**** The data
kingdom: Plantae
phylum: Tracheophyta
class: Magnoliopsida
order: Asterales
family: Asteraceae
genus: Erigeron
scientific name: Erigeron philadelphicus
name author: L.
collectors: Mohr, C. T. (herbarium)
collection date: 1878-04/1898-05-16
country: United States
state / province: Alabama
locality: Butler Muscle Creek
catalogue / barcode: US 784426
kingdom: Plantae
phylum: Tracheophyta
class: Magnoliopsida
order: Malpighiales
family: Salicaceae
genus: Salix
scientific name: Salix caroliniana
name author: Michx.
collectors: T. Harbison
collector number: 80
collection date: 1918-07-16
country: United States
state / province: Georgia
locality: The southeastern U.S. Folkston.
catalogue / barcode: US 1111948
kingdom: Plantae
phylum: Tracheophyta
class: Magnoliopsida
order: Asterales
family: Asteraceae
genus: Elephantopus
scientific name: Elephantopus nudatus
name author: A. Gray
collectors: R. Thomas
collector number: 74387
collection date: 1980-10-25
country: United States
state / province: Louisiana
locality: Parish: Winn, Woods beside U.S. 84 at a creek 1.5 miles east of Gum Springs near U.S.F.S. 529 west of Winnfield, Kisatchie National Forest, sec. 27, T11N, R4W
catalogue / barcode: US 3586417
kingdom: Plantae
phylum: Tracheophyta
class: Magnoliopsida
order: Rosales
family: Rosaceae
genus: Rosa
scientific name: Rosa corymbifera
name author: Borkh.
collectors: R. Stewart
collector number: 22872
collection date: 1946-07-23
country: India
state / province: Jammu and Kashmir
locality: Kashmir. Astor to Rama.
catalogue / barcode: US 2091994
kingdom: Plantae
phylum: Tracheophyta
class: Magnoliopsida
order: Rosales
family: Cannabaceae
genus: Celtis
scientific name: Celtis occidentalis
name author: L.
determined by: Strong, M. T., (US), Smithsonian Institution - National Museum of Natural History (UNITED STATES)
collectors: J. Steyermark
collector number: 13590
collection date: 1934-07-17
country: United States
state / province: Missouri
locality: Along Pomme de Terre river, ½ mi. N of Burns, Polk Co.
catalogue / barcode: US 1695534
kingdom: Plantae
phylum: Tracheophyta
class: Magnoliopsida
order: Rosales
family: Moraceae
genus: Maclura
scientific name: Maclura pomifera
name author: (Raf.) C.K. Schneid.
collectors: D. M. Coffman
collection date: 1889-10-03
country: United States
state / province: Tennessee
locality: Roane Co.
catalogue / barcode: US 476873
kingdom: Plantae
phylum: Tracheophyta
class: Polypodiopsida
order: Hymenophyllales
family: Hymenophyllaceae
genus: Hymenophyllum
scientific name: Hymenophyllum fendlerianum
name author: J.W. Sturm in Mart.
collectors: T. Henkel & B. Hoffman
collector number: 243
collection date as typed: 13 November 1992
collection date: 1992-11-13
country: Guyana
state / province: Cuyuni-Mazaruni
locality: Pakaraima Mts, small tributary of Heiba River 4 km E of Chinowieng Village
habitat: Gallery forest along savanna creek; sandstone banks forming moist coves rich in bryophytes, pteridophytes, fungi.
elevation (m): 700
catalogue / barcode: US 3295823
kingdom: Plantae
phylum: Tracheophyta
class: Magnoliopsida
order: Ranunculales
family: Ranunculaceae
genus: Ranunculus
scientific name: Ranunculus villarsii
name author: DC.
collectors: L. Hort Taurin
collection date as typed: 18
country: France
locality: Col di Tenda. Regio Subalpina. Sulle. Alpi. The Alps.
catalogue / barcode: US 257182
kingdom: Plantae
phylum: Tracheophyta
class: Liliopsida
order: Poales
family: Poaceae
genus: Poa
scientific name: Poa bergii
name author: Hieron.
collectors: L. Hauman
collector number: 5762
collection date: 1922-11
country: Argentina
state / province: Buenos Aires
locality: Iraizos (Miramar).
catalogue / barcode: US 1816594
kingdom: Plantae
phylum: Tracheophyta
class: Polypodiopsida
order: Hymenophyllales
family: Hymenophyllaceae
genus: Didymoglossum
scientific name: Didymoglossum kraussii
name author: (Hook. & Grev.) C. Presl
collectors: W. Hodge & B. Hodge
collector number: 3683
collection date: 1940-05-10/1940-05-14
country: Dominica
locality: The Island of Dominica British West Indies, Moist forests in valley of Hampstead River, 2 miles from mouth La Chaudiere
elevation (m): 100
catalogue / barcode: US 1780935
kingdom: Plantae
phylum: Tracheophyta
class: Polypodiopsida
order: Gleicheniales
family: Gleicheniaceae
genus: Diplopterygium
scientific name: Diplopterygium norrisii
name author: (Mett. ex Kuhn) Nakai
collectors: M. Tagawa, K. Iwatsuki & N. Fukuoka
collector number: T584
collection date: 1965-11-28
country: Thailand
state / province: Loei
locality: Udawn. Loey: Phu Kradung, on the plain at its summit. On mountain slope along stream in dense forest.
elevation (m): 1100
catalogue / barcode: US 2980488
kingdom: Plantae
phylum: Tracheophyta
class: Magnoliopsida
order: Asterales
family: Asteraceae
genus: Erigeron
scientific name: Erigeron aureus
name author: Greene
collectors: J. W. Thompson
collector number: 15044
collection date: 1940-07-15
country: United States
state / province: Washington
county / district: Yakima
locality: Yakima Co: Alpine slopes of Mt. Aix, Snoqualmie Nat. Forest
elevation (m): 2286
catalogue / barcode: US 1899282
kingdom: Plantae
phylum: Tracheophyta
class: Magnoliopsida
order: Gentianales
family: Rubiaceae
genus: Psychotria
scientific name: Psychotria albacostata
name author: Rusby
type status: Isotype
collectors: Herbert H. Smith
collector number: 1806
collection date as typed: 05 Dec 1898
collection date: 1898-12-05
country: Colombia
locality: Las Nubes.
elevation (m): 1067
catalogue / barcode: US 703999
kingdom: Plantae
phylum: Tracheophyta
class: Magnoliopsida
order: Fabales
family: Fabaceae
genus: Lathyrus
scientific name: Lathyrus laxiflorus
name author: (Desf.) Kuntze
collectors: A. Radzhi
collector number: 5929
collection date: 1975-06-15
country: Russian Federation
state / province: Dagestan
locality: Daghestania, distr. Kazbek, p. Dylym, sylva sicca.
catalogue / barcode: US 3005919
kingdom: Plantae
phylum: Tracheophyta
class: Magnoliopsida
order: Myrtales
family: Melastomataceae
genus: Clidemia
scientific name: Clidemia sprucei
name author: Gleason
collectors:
********
Please rewrite all of the records with "catalogue / barcode" updated to "catalog number", leaving everything else the same.

kingdom: Plantae
phylum: Tracheophyta
class: Magnoliopsida
order: Asterales
family: Asteraceae
genus: Erigeron
scientific name: Erigeron philadelphicus
name author: L.
collectors: Mohr, C. T. (herbarium)
collection date: 1878-04/1898-05-16
country: United States
state / province: Alabama
locality: Butler Muscle Creek
catalog number: US 784426
kingdom: Plantae
phylum: Tracheophyta
class: Magnoliopsida
order: Malpighiales
family: Salicaceae
genus: Salix
scientific name: Salix caroliniana
name author: Michx.
collectors: T. Harbison
collector number: 80
collection date: 1918-07-16
country: United States
state / province: Georgia
locality: The southeastern U.S. Folkston.
catalog number: US 1111948
kingdom: Plantae
phylum: Tracheophyta
class: Magnoliopsida
order: Asterales
family: Asteraceae
genus: Elephantopus
scientific name: Elephantopus nudatus
name author: A. Gray
collectors: R. Thomas
collector number: 74387
collection date: 1980-10-25
country: United States
state / province: Louisiana
locality: Parish: Winn, Woods beside U.S. 84 at a creek 1.5 miles east of Gum Springs near U.S.F.S. 529 west of Winnfield, Kisatchie National Forest, sec. 27, T11N, R4W
catalog number: US 3586417
kingdom: Plantae
phylum: Tracheophyta
class: Magnoliopsida
order: Rosales
family: Rosaceae
genus: Rosa
scientific name: Rosa corymbifera
name author: Borkh.
collectors: R. Stewart
collector number: 22872
collection date: 1946-07-23
country: India
state / province: Jammu and Kashmir
locality: Kashmir. Astor to Rama.
catalog number: US 2091994
kingdom: Plantae
phylum: Tracheophyta
class: Magnoliopsida
order: Rosales
family: Cannabaceae
genus: Celtis
scientific name: Celtis occidentalis
name author: L.
determined by: Strong, M. T., (US), Smithsonian Institution - National Museum of Natural History (UNITED STATES)
collectors: J. Steyermark
collector number: 13590
collection date: 1934-07-17
country: United States
state / province: Missouri
locality: Along Pomme de Terre river, ½ mi. N of Burns, Polk Co.
catalog number: US 1695534
kingdom: Plantae
phylum: Tracheophyta
class: Magnoliopsida
order: Rosales
family: Moraceae
genus: Maclura
scientific name: Maclura pomifera
name author: (Raf.) C.K. Schneid.
collectors: D. M. Coffman
collection date: 1889-10-03
country: United States
state / province: Tennessee
locality: Roane Co.
catalog number: US 476873
kingdom: Plantae
phylum: Tracheophyta
class: Polypodiopsida
order: Hymenophyllales
family: Hymenophyllaceae
genus: Hymenophyllum
scientific name: Hymenophyllum fendlerianum
name author: J.W. Sturm in Mart.
collectors: T. Henkel & B. Hoffman
collector number: 243
collection date as typed: 13 November 1992
collection date: 1992-11-13
country: Guyana
state / province: Cuyuni-Mazaruni
locality: Pakaraima Mts, small tributary of Heiba River 4 km E of Chinowieng Village
habitat: Gallery forest along savanna creek; sandstone banks forming moist coves rich in bryophytes, pteridophytes, fungi.
elevation (m): 700
catalog number: US 3295823
kingdom: Plantae
phylum: Tracheophyta
class: Magnoliopsida
order: Ranunculales
family: Ranunculaceae
genus: Ranunculus
scientific name: Ranunculus villarsii
name author: DC.
collectors: L. Hort Taurin
collection date as typed: 18
country: France
locality: Col di Tenda. Regio Subalpina. Sulle. Alpi. The Alps.
catalog number: US 257182
kingdom: Plantae
phylum: Tracheophyta
class: Liliopsida
order: Poales
family: Poaceae
genus: Poa
scientific name: Poa bergii
name author: Hieron.
collectors: L. Hauman
collector number: 5762
collection date: 1922-11
country: Argentina
state / province: Buenos Aires
locality: Iraizos (Miramar).
catalog number: US 1816594
kingdom: Plantae
phylum: Tracheophyta
class: Polypodiopsida
order: Hymenophyllales
family: Hymenophyllaceae
genus: Didymoglossum
scientific name: Didymoglossum kraussii
name author: (Hook. & Grev.) C. Presl
collectors: W. Hodge & B. Hodge
collector number: 3683
collection date: 1940-05-10/1940-05-14
country: Dominica
locality: The Island of Dominica British West Indies, Moist forests in valley of Hampstead River, 2 miles from mouth La Chaudiere
elevation (m): 100
catalog number: US 1780935
kingdom: Plantae
phylum: Tracheophyta
class: Polypodiopsida
order: Gleicheniales
family: Gleicheniaceae
genus: Diplopterygium
scientific name: Diplopterygium norrisii
name author: (Mett. ex Kuhn) Nakai
collectors: M. Tagawa, K. Iwatsuki & N. Fukuoka
collector number: T584
collection date: 1965-11-28
country: Thailand
state / province: Loei
locality: Udawn. Loey: Phu Kradung, on the plain at its summit. On mountain slope along stream in dense forest.
elevation (m): 1100
catalog number: US 2980488
kingdom: Plantae
phylum: Tracheophyta
class: Magnoliopsida
order: Asterales
family: Asteraceae
genus: Erigeron
scientific name: Erigeron aureus
name author: Greene
collectors: J. W. Thompson
collector number: 15044
collection date: 1940-07-15
country: United States
state / province: Washington
county / district: Yakima
locality: Yakima Co: Alpine slopes of Mt. Aix, Snoqualmie Nat. Forest
elevation (m): 2286
catalog number: US 1899282
kingdom: Plantae
phylum: Tracheophyta
class: Magnoliopsida
order: Gentianales
family: Rubiaceae
genus: Psychotria
scientific name: Psychotria albacostata
name author: Rusby
type status: Isotype
collectors: Herbert H. Smith
collector number: 1806
collection date as typed: 05 Dec 1898
collection date: 1898-12-05
country: Colombia
locality: Las Nubes.
elevation (m): 1067
catalog number: US 703999
kingdom: Plantae
phylum: Tracheophyta
class: Magnoliopsida
order: Fabales
family: Fabaceae
genus: Lathyrus
scientific name: Lathyrus laxiflorus
name author: (Desf.) Kuntze
collectors: A. Radzhi
collector number: 5929
collection date: 1975-06-15
country: Russian Federation
state / province: Dagestan
locality: Daghestania, distr. Kazbek, p. Dylym, sylva sicca.
catalog number: US 3005919
kingdom: Plantae
phylum: Tracheophyta
class: Magnoliopsida
order: Myrtales
family: Melastomataceae
genus: Clidemia
scientific name: Clidemia sprucei
name author: Gleason
collectors:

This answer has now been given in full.